Her focus returns to the pile, “I want you to do my memorial collage, Shirley. You’re so good with that sort of thing.” The hand-stitched quilt, wool pulled with agile fingers before Amyloidosis seized her hands, floats on your tears. When you don’t respond, she looks up, eyes soften, “We don’t have to do this right now.” You want to say, I’m sorry. Of course, I would be honoured to do this for you. But words stick in your throat like thick sap; you target a picture with ruffled flowery apron, wearer’s face flushed peering into a canner full of borscht. Marleen, in the eighties, the decade you married her son. “Come, I’ll make us tea.” She leans forward, pauses, lowers her eyes, “I never thanked you, Shirley, for protecting my granddaughters.” You didn’t expect this. Validation. Incidents you tried to discuss, averted with body shifts and silence you ascribed to an uncomfortable topic. Her acknowledgement now, jarring evidence of her prognosis.
She died on a Tuesday.
Betrayal and lies exhumed on a Saturday, on your sofa, by her husband of sixty years.

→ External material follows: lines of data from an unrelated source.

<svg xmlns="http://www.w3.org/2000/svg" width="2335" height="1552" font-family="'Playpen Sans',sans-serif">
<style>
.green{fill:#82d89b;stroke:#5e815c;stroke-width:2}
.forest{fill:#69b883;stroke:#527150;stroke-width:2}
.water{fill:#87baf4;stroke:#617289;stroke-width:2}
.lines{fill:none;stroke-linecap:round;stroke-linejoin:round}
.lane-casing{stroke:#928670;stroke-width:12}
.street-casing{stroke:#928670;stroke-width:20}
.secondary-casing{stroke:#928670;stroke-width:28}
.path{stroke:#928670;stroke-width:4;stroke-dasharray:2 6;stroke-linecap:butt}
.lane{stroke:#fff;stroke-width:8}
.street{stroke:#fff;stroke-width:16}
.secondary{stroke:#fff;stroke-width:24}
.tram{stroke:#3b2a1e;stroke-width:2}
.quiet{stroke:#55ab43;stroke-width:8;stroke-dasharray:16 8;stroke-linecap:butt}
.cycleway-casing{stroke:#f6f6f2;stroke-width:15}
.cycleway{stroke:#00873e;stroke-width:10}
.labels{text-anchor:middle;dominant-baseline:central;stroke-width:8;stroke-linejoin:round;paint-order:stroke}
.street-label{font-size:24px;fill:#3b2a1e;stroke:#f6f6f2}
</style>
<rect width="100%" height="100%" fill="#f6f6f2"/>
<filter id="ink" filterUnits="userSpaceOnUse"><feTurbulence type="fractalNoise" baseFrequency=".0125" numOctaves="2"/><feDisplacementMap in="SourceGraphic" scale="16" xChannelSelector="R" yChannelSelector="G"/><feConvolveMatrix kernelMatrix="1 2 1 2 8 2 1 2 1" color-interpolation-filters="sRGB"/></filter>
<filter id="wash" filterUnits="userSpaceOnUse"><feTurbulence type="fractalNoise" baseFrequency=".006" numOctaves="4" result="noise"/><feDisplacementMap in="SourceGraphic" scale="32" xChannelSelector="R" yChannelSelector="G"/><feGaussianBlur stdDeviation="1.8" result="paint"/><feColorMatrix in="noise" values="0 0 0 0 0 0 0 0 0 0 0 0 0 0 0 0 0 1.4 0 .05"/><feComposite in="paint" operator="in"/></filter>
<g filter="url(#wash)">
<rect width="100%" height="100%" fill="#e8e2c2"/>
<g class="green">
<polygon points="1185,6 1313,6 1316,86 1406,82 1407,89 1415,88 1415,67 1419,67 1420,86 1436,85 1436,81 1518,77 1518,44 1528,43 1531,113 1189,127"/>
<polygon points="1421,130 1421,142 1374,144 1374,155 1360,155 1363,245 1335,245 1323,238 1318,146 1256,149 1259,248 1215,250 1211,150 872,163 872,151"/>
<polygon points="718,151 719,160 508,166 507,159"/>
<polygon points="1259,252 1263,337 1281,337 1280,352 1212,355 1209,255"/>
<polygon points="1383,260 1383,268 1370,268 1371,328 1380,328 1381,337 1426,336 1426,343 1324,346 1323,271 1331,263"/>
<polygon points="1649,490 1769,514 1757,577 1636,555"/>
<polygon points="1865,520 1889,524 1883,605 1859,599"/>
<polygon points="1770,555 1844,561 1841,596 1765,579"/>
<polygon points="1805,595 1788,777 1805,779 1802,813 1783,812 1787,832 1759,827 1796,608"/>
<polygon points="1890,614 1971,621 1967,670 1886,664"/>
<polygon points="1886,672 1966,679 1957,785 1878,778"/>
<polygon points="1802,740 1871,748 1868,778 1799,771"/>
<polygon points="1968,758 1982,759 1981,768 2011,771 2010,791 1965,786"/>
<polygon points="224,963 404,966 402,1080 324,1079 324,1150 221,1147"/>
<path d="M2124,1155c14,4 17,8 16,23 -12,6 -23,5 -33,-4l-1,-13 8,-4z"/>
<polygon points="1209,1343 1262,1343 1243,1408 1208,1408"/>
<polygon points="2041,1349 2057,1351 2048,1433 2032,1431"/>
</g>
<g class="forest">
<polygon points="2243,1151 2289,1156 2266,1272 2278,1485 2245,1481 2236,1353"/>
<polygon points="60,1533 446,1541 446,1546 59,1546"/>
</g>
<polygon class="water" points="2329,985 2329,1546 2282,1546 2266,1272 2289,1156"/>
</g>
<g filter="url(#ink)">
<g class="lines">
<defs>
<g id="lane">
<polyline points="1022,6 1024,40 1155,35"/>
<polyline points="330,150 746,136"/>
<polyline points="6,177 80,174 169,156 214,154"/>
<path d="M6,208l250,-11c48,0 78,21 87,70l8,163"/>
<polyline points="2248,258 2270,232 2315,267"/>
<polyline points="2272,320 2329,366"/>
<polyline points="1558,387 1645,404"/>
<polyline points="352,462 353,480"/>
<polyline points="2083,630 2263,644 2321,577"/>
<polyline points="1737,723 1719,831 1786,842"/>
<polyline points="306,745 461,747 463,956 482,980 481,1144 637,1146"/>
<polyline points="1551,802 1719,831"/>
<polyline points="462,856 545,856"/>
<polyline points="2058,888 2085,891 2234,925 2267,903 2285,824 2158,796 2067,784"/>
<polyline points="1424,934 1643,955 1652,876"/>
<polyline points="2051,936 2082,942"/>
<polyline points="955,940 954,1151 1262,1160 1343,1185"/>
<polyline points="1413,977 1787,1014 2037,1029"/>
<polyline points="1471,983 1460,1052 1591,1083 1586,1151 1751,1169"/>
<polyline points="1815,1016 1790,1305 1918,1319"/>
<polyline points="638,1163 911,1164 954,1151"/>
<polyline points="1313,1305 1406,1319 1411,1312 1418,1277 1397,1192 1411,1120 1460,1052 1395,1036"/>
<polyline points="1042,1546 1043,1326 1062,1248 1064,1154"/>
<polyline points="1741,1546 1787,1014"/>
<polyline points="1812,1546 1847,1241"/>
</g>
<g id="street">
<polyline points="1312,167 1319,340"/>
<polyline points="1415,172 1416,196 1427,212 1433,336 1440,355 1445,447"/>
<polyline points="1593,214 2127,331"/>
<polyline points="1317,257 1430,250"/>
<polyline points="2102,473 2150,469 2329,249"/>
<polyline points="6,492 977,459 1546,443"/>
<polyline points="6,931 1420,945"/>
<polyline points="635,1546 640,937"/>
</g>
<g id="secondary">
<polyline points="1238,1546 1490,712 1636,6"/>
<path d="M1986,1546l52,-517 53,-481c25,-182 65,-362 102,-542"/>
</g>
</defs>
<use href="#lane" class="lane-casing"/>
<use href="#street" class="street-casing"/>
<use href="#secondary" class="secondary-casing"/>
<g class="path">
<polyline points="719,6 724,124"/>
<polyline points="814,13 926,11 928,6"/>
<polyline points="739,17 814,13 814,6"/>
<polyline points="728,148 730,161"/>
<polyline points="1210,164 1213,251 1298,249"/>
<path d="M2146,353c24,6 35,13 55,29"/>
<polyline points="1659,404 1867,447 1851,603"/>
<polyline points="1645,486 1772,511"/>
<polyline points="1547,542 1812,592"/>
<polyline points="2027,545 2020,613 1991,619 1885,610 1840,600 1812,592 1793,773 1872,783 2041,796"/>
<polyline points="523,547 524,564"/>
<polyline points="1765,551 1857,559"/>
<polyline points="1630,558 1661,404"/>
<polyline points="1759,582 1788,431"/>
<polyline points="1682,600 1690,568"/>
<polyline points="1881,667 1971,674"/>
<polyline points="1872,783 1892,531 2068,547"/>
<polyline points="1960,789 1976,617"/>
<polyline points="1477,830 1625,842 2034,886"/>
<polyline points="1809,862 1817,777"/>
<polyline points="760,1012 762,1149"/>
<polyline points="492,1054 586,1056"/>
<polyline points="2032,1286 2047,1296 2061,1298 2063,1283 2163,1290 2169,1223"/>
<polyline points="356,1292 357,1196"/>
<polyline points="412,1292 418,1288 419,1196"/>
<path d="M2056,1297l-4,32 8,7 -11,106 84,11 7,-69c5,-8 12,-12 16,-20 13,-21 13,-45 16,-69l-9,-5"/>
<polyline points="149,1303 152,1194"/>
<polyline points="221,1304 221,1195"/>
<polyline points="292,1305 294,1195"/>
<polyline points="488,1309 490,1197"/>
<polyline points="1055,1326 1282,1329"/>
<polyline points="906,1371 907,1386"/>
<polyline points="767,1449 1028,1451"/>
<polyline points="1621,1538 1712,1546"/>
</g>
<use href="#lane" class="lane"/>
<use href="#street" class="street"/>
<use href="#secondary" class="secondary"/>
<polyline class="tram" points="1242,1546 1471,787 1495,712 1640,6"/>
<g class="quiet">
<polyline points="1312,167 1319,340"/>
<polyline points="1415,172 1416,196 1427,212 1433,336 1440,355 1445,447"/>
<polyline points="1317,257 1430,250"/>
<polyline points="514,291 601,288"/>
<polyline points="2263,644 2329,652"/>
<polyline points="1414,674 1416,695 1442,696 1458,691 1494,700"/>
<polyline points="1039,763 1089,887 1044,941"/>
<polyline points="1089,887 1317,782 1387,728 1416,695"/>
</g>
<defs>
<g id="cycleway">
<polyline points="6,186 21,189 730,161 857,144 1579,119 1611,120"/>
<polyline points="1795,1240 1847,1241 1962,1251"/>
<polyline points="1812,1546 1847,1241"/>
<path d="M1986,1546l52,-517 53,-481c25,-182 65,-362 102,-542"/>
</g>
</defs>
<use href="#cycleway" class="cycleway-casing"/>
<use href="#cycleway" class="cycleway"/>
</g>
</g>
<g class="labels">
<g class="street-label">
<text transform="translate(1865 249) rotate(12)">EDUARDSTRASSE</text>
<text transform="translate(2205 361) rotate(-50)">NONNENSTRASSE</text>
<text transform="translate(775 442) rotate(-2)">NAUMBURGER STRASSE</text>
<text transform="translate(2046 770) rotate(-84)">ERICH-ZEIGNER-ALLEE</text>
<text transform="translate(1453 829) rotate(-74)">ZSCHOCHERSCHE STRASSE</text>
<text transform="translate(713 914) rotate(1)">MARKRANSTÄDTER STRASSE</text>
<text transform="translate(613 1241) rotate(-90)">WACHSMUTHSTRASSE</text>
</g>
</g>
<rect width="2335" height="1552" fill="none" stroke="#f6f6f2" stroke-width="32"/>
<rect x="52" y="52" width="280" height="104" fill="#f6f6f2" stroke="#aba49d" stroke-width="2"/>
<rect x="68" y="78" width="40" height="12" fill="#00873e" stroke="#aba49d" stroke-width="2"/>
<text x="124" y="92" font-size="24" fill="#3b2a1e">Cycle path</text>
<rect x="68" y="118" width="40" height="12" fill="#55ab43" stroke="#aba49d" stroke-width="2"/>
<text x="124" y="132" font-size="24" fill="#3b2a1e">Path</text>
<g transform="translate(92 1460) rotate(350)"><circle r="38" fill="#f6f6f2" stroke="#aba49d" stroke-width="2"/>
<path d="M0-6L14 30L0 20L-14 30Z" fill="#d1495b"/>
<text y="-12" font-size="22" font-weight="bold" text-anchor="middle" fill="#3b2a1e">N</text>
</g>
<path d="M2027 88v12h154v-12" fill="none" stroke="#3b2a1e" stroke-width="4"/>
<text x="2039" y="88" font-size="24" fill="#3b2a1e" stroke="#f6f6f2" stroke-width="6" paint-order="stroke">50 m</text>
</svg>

His demeanor nonplussed by the gravity of anguish he unearthed: Marleen, her sister and daughters sat around kitchen table, judged and juried–for twenty-five years–the allegations you made against your abusers. Their unanimous verdict: not guilty. It didn’t happen.
Their “investigation” was flawed. They prohibited your eyewitness testimony.
Confessions of the dead drop like snapped limbs until bared tree wobbles. But, on the bed, Marleen said… she thanked me, for protecting her granddaughters. What was that? If she didn’t believe? Why thank me? How do you reconcile the loving relationship you believed you had, with these destabilizing declarations?
Your daughter’s September wedding. Five months before family photos are bereaved of one, you gather for a perfect, mantel-mount canvas shot. No evidence of the lies that eventually bury a family, only the gorgeous backdrop of gold-lit leaves readying themselves for their fall.
You lift an ashen skeleton of a maple leaf to the sky, ask for the impossible: put the leaves back in the tree.